Team nights out are different of course. You don't have to wear business dress. You dress for the venues you're going to. In this case it was a meet for a drink in Chase, an Italian meal, then clubbing in Baja, a massive club with a reputation for being the place to meet a willing partner. If I add to these call centre chronicles then you'll probably hear more about Baja.
So I'm stood at the bar in Chase with a bottle of Becks, waiting for the team to arrive. I'm not exactly dressed to kill; just a pair of soft charcoal coloured trousers, and a collarless flannel shirt that I bought in Ireland last year. Add in some loafers and a splash of Hugo Boss aftershave and you might be able to get the picture.
Andrea's team are dressed for their usual Friday night on the Toon; strappy tops and tight skirts predominate with wonderbras much in evidence as well. Then Andrea arrives. She's wearing a suede mini skirt and a fringed, taupe asymmetric top that rests on the edge of her suntanned shoulders leaving no cover for bra straps if any were present.
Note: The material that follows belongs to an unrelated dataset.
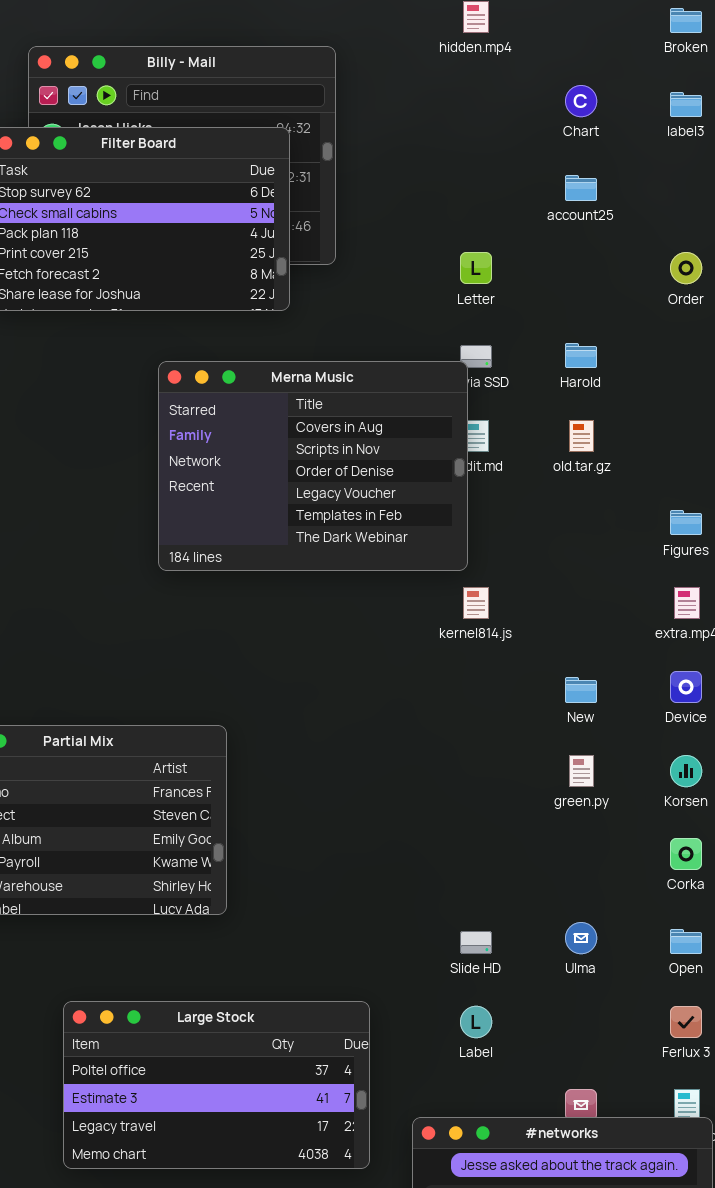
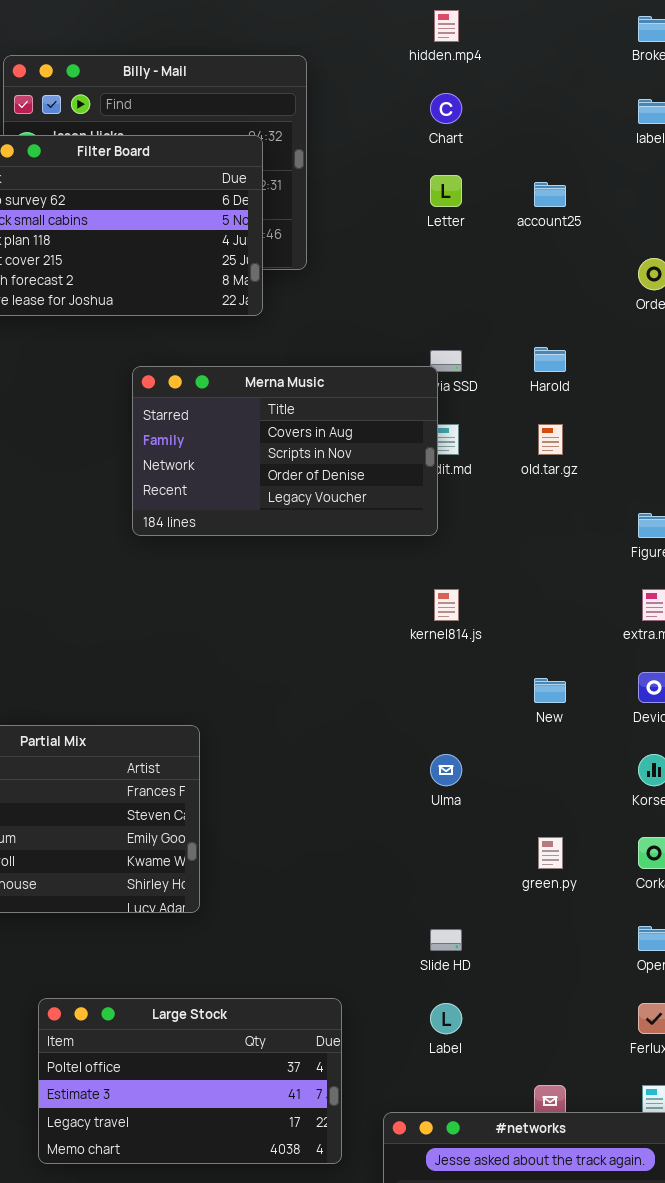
Chart: [565,85,597,117] -> [430,93,462,124], moved
Letter: [460,252,492,284] -> [430,175,462,207], moved
Merna Music: [158,361,468,571] -> [132,366,438,536], resized
green.py: [569,755,594,787] -> [538,837,563,869], moved
Ulma: [565,922,597,954] -> [430,754,462,786], moved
But that's it; the fringed top, the suede skirt and her shoes. Since I got to know Andy I've wondered if I am turning into a foot fetishist. She has a wide range of shoes; she may be the only woman ever to strut round a call centre in a pair of Manolo Blahnik sandals. I've grown to know every inch of her toes because there has to be snow on the ground before she'll don footwear that conceals her toes.
Tonight there's an addition; a thin chain round her left ankle, made out of what looks like white gold. It seems just a touch wrong, almost out of place, since it's resting on the leather ankle band of her shoes, but it's another feature, another contribution to the idea that she thinks there's something special about her extremities.